> [What to produce] Please count the lines in the data below that hold the word "padding", and give only the number.

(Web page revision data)
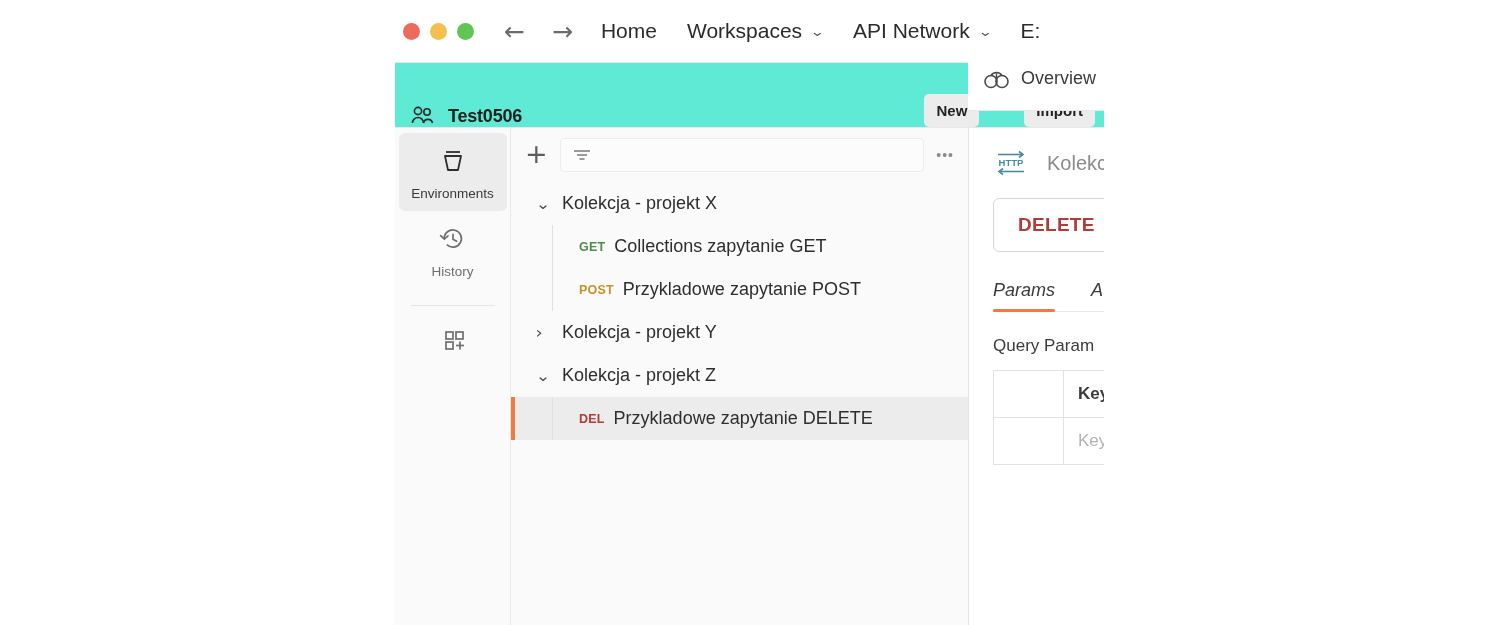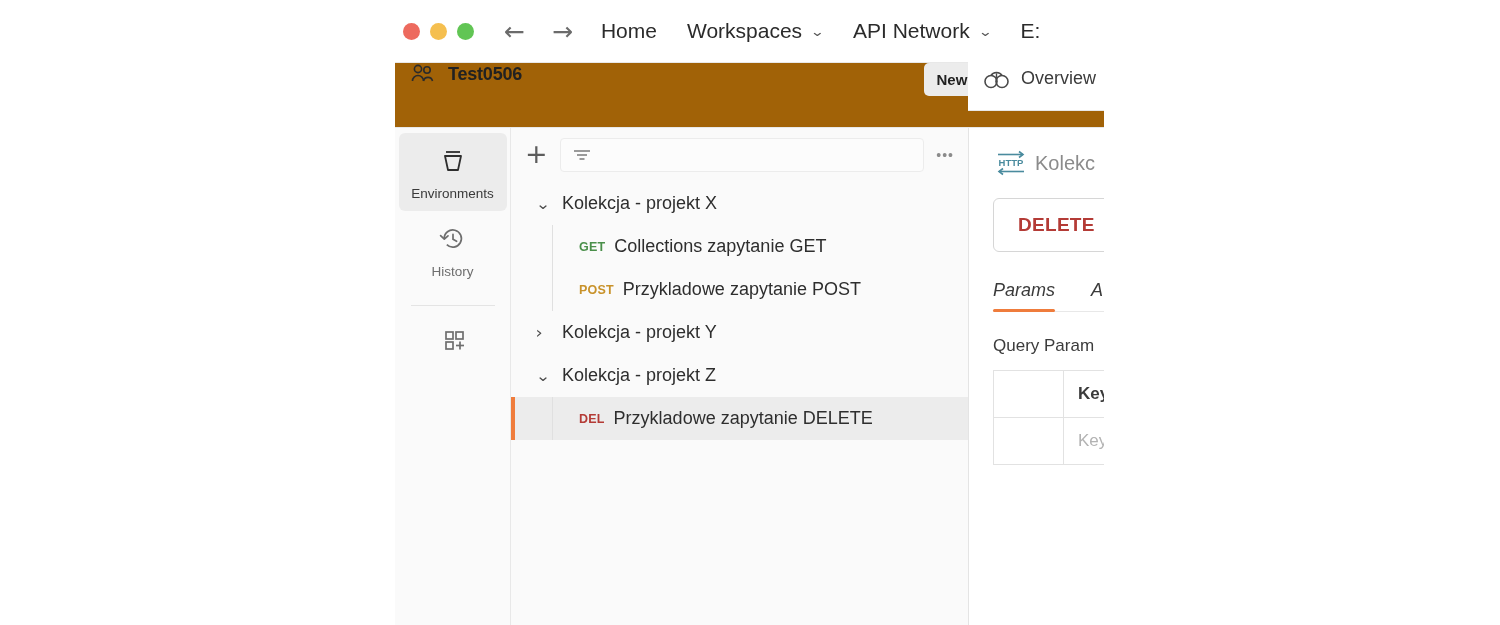--- a/index.html
+++ b/index.html
@@ -82,10 +82,10 @@
   #workspace-header {
     position: relative;
     height: 64px;
-    background: #a16207;
+    background: #5eead4;
     border-bottom: 1px solid #e8e8e8;
     display: flex;
-    align-items: flex-start;
+    align-items: flex-end;
     padding: 0 0 0 14px;
     gap: 36px;
   }

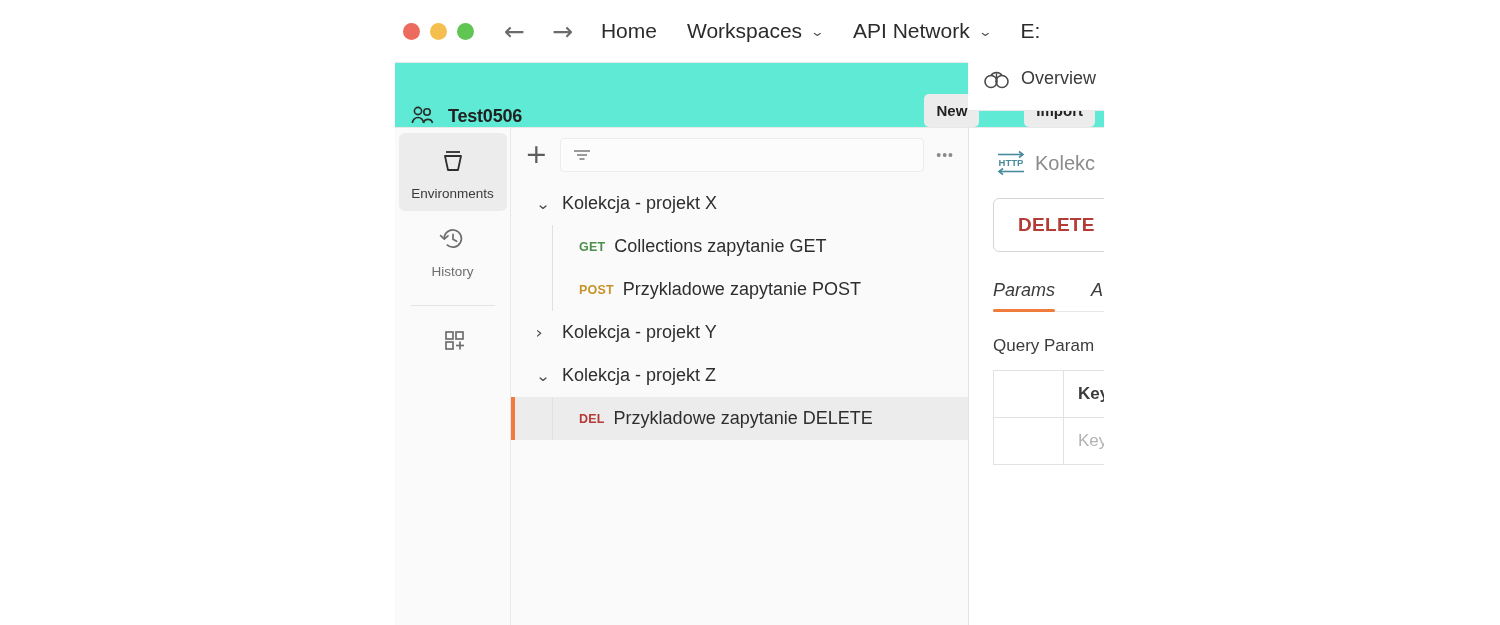--- a/index.html
+++ b/index.html
@@ -256,7 +256,7 @@
   #pane-title-row {
     display: flex;
     align-items: center;
-    gap: 4px;
+    gap: 16px;
     padding: 22px 0 0 24px;
     white-space: nowrap;
   }

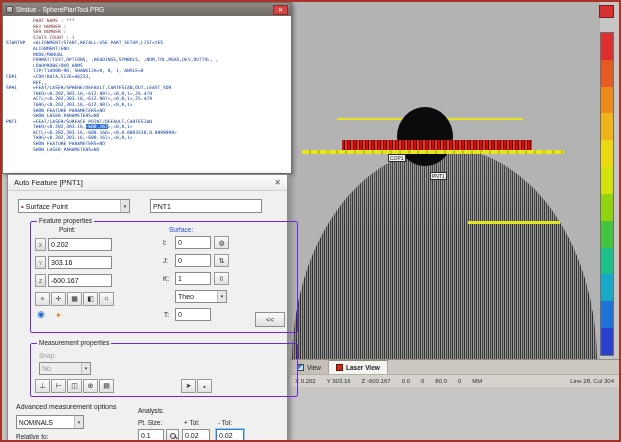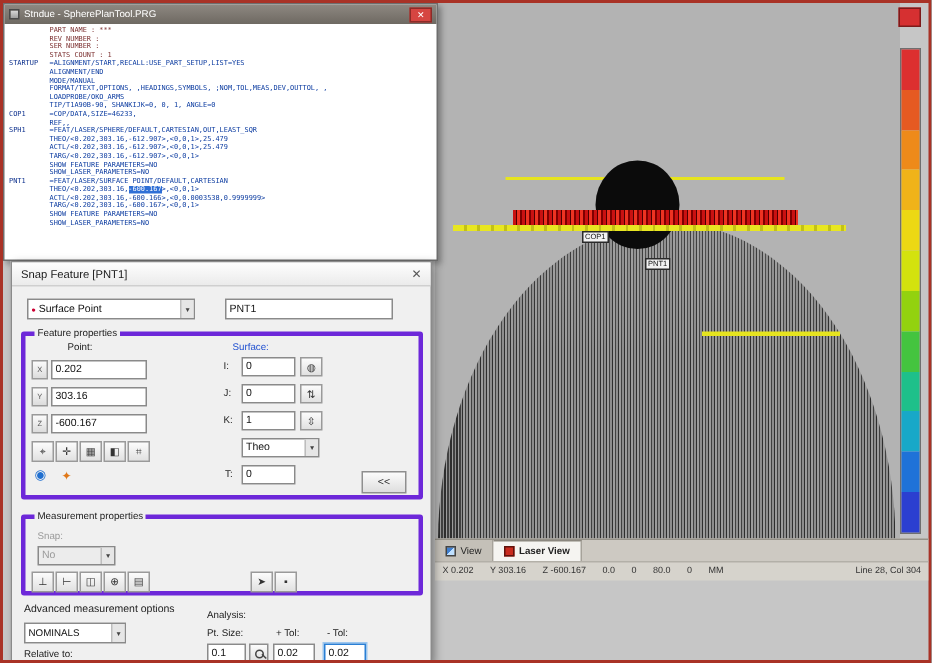--- a/index.html
+++ b/index.html
@@ -169,7 +169,7 @@
 
   <div class="dialog">
     <div class="dlg-title">
-      <span>Snap Feature [PNT1]</span>
+      <span>Auto Feature [PNT1]</span>
       <span class="dlg-close">✕</span>
     </div>
     <div class="dlg-body">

> [Solution to this task] 2